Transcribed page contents

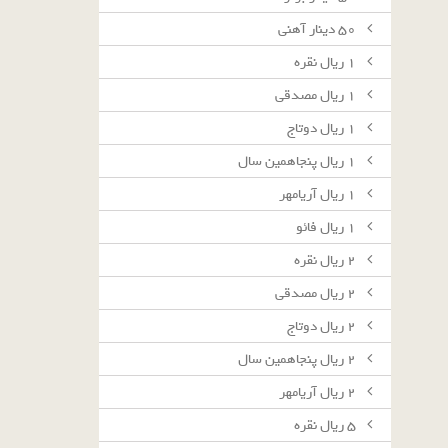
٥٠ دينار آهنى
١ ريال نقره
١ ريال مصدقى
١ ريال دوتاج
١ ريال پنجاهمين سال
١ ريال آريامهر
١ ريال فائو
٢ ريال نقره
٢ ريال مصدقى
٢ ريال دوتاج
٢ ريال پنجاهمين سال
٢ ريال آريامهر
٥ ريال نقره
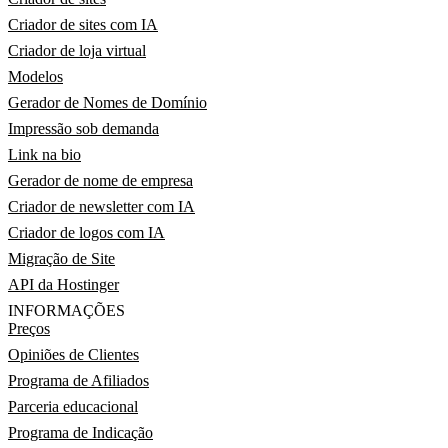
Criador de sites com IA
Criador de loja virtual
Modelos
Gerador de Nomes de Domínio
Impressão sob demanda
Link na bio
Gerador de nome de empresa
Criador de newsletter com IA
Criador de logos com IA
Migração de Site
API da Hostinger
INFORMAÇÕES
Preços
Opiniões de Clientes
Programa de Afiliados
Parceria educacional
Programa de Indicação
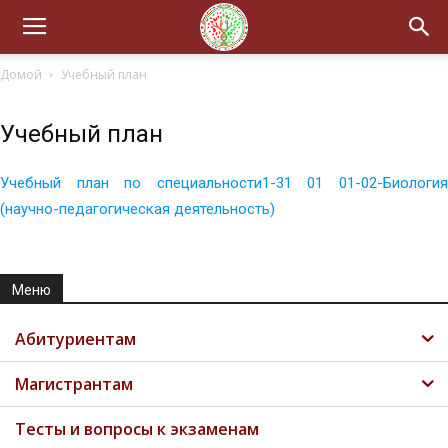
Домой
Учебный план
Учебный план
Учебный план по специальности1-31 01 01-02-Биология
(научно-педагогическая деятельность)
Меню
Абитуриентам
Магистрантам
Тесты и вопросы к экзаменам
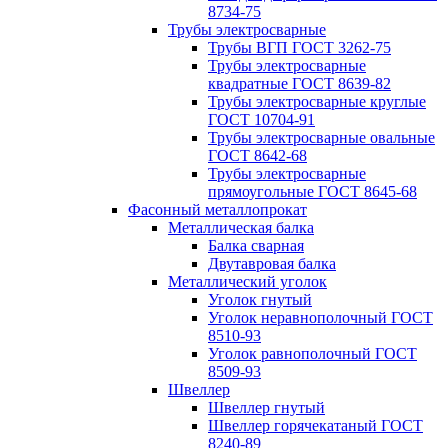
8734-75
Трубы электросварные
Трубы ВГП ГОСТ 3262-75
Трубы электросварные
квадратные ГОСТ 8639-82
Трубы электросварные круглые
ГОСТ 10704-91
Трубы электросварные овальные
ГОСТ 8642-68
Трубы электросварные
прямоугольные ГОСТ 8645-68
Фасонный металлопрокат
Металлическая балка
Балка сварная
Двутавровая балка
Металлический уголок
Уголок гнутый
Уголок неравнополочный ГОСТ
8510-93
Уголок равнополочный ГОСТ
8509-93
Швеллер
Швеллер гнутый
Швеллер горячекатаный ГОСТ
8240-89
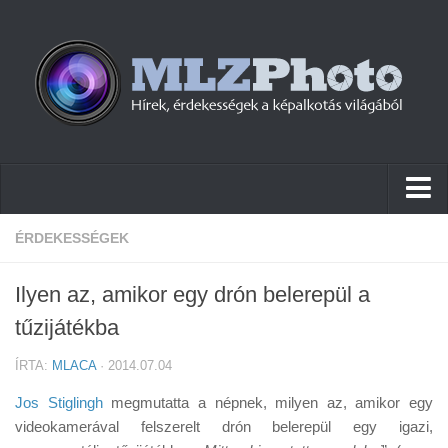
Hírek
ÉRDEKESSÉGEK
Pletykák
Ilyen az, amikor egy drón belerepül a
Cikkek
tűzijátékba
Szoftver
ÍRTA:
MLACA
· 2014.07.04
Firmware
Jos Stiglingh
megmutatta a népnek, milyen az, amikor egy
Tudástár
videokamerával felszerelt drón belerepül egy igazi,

---

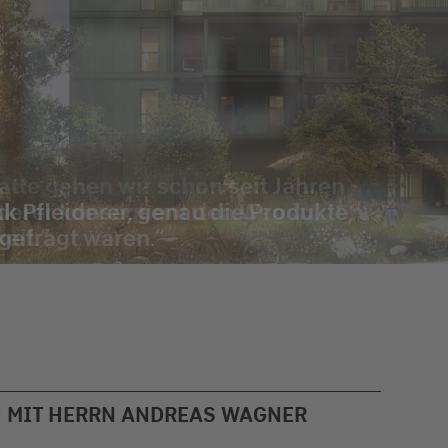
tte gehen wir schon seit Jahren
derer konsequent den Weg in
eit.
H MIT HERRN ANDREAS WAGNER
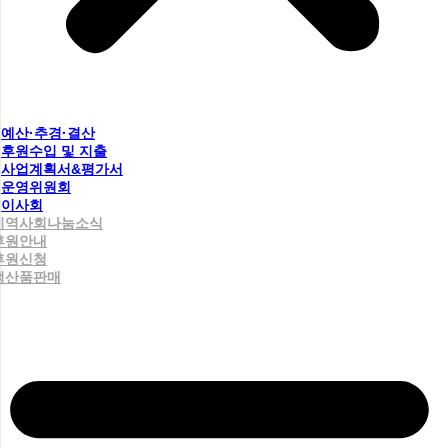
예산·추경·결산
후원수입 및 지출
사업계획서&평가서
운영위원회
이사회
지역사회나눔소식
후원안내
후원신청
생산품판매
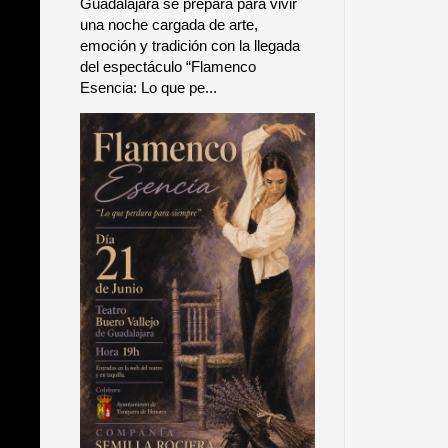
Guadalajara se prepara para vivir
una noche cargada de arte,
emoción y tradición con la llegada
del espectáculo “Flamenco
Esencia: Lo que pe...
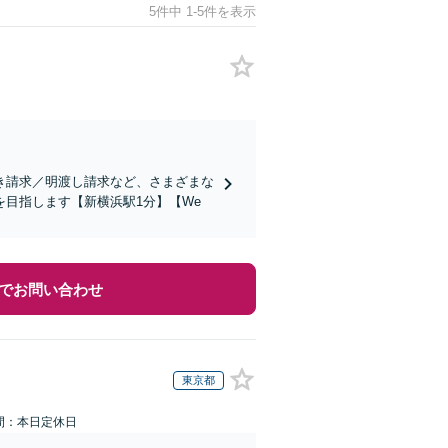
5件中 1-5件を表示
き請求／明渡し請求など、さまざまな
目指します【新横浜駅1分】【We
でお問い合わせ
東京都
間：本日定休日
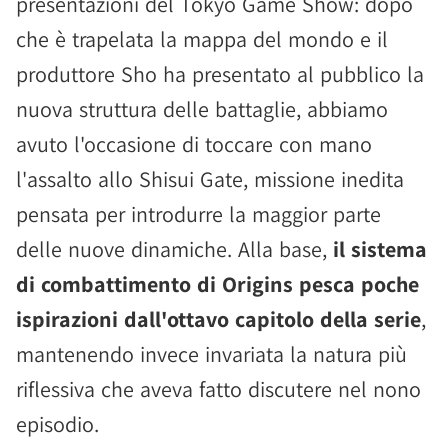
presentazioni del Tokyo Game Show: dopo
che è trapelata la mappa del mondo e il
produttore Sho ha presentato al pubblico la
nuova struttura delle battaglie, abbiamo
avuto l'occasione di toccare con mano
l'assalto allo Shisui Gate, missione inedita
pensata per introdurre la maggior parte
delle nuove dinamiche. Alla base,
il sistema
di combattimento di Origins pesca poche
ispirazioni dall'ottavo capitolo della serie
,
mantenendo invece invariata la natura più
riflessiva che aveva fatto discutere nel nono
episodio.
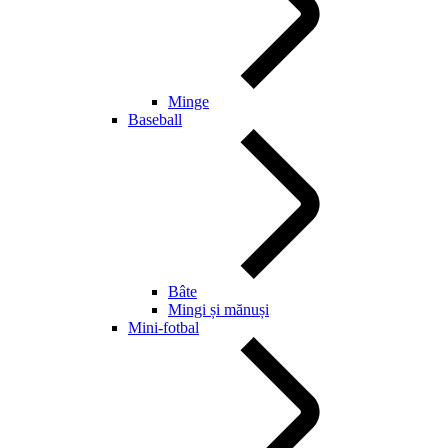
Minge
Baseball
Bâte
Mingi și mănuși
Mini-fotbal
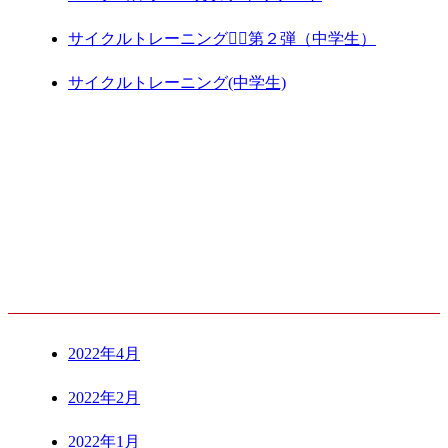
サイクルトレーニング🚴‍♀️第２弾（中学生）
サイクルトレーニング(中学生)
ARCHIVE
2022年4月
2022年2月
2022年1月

---

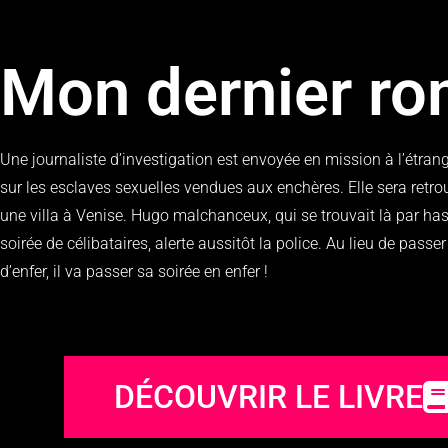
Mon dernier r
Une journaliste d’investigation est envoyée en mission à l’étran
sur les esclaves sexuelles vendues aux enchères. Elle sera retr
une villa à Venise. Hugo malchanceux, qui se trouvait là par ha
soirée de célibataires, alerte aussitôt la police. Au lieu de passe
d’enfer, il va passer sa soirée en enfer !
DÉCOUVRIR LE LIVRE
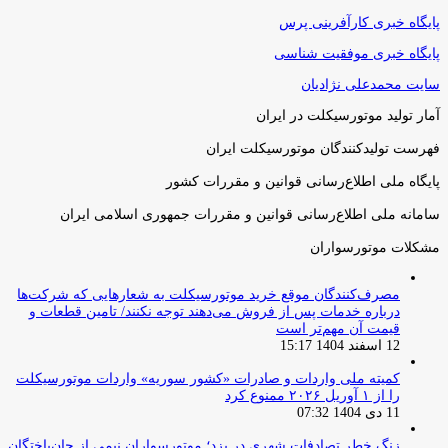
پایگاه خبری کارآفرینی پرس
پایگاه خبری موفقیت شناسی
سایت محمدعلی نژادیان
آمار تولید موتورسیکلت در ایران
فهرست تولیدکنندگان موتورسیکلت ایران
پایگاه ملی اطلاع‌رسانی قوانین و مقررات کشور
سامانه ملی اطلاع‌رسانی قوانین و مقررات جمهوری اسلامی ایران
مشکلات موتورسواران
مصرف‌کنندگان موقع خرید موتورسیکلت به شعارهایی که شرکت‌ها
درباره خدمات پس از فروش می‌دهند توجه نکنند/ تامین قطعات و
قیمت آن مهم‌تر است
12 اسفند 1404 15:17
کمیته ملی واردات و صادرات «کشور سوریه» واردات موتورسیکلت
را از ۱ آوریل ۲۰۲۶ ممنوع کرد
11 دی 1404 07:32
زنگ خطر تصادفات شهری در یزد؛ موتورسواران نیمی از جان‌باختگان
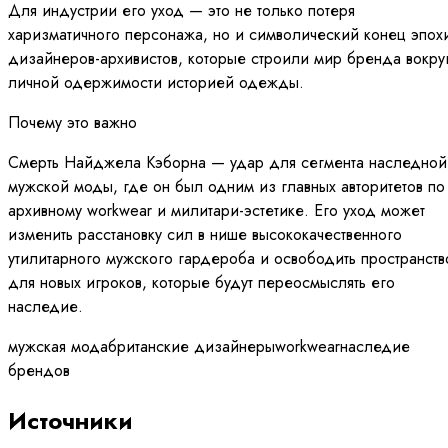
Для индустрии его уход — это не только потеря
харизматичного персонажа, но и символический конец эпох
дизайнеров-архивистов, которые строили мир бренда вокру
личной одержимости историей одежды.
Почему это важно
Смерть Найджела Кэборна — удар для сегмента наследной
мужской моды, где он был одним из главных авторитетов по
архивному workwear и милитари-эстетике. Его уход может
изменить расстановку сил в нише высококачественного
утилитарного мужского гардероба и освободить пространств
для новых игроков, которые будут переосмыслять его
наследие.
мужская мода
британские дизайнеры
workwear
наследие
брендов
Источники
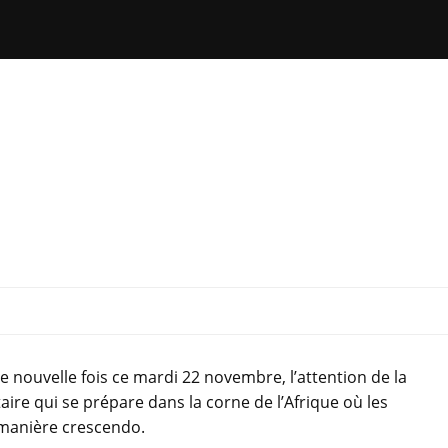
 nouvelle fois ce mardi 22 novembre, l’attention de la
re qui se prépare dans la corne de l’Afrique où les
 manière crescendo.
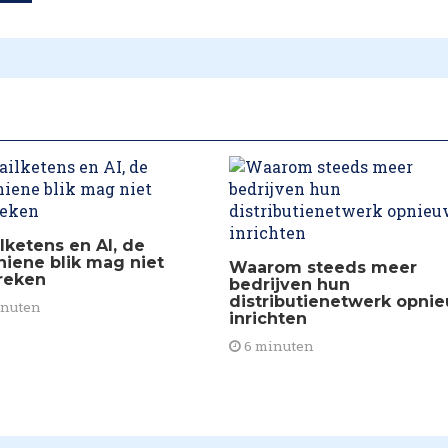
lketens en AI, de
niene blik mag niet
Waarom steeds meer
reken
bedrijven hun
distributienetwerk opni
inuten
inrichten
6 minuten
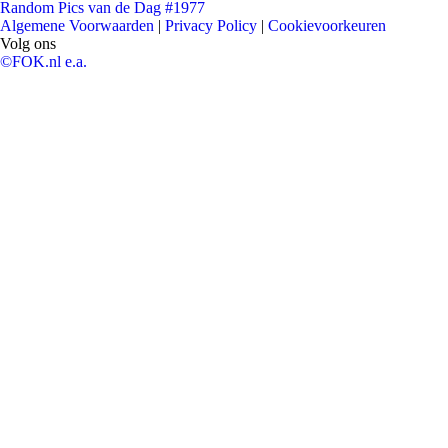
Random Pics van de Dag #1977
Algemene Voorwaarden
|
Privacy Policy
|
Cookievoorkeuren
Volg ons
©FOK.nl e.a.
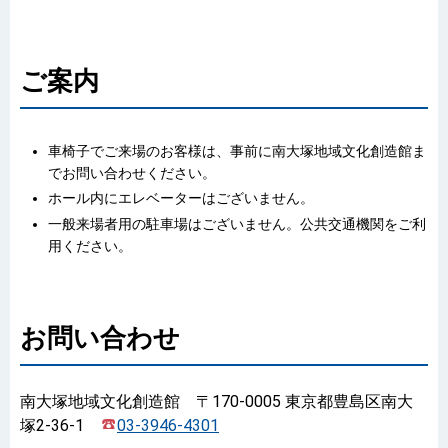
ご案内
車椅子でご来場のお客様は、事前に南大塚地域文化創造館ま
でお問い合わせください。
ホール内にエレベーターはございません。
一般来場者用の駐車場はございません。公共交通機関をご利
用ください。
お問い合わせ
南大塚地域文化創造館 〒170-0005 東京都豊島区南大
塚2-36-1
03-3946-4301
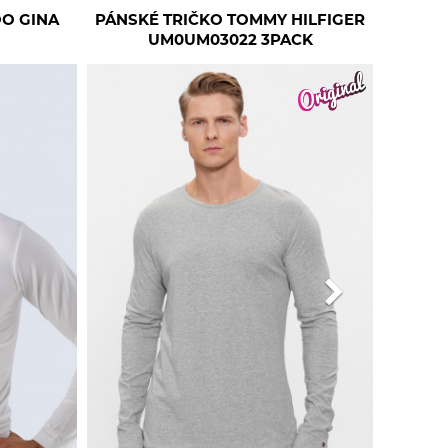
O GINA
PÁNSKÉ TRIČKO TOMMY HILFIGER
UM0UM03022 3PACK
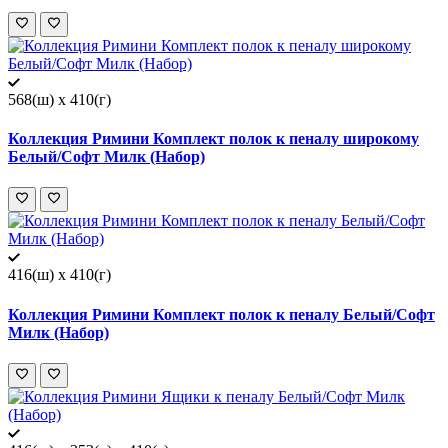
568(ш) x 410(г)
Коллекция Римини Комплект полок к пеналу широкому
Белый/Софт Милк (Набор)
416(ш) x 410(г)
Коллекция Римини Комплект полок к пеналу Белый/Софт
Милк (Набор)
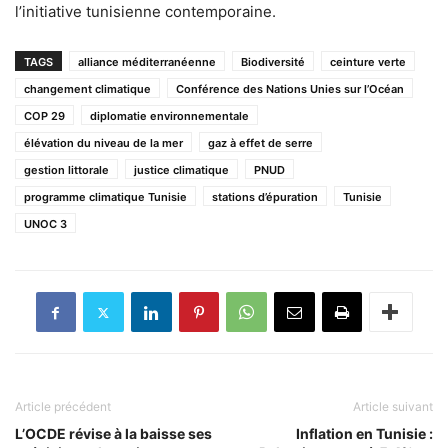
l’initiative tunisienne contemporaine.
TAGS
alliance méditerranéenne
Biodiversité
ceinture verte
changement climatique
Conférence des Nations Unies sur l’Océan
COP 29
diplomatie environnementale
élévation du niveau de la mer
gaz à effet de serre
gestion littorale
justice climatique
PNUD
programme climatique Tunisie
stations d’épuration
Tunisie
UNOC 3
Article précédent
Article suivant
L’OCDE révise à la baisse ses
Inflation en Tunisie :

TASK DESCRIPTION: Among the records above, find each line holding "climatique" and list it.

RESULT OF THE EXERCISE:
changement climatique
justice climatique
programme climatique Tunisie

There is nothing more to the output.